**Description of the task**
The records sit below. Return every line in them that holds the word "down".

----

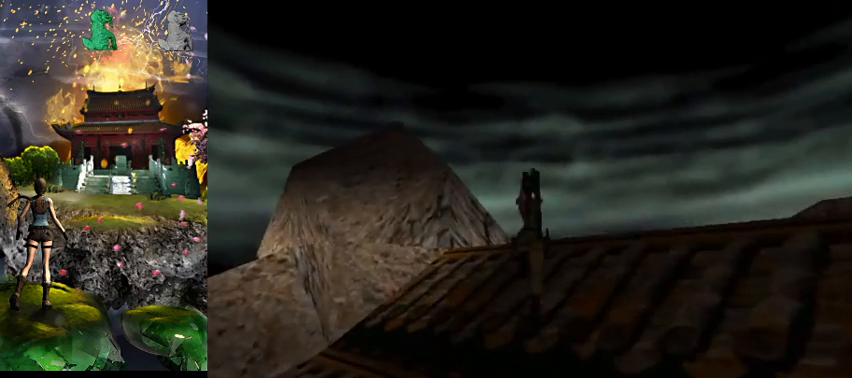
Gameplay with keyboard; each line is a JSON object with the keys held at the frame after it. "events" lists presses ("down") and releases ("up") of "0", "1", "2", "3", "4", "5", "6", "7", "8", "9", "a", "act", "crouch", "d", "dash", "down", "flare", "gun", "inv", "left", "look", "right", "roll", "s", "sl", "space", "sr", "up", "w" and "walk" between this image and that frame as [ms after this image, input, new state], when the widget could be followed in between. No other keys are recorded. Mouse input is not recorded. Key names are as the overlay labels them; some are game actions (e.g. jump) rather than physical keys.
{"keys": ["a", "w"], "events": [[34, "a", "up"], [167, "a", "down"]]}
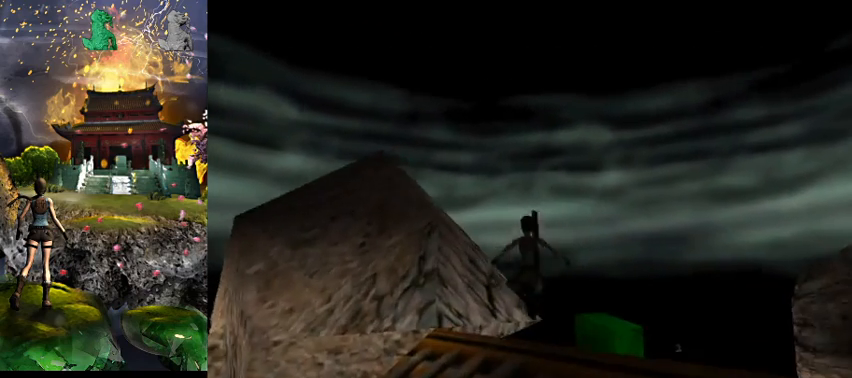
{"keys": ["a", "w"], "events": []}
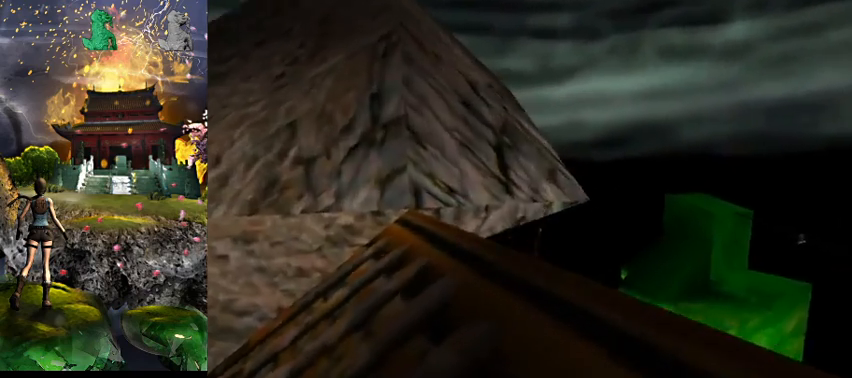
{"keys": ["a", "w"], "events": []}
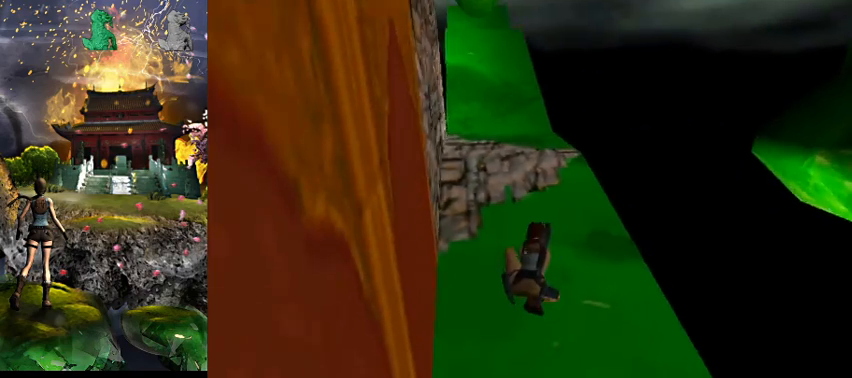
{"keys": ["d", "w"], "events": [[234, "a", "up"], [467, "d", "down"]]}
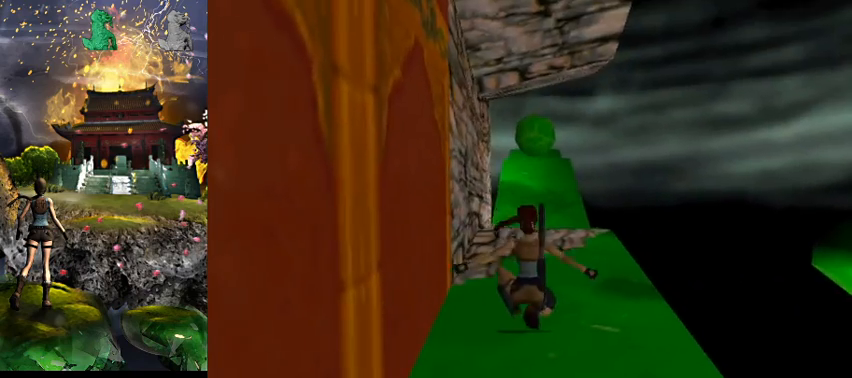
{"keys": [], "events": [[167, "d", "up"], [367, "w", "up"]]}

----

**Answer space**
Gameplay with keyboard; each line is a JSON object with the keys held at the frame after it. "events" lists presses ("down") and releases ("up") of "0", "1", "2", "3", "4", "5", "6", "7", "8", "9", "a", "act", "crouch", "d", "dash", "down", "flare", "gun", "inv", "left", "look", "right", "roll", "s", "sl", "space", "sr", "up", "w" and "walk" between this image and that frame as [ms after this image, input, new state], when the widget could be followed in between. No other keys are recorded. Mouse input is not recorded. Key names are as the overlay labels them; some are game actions (e.g. jump) rather than physical keys.
{"keys": ["a", "w"], "events": [[34, "a", "up"], [167, "a", "down"]]}
{"keys": ["d", "w"], "events": [[234, "a", "up"], [467, "d", "down"]]}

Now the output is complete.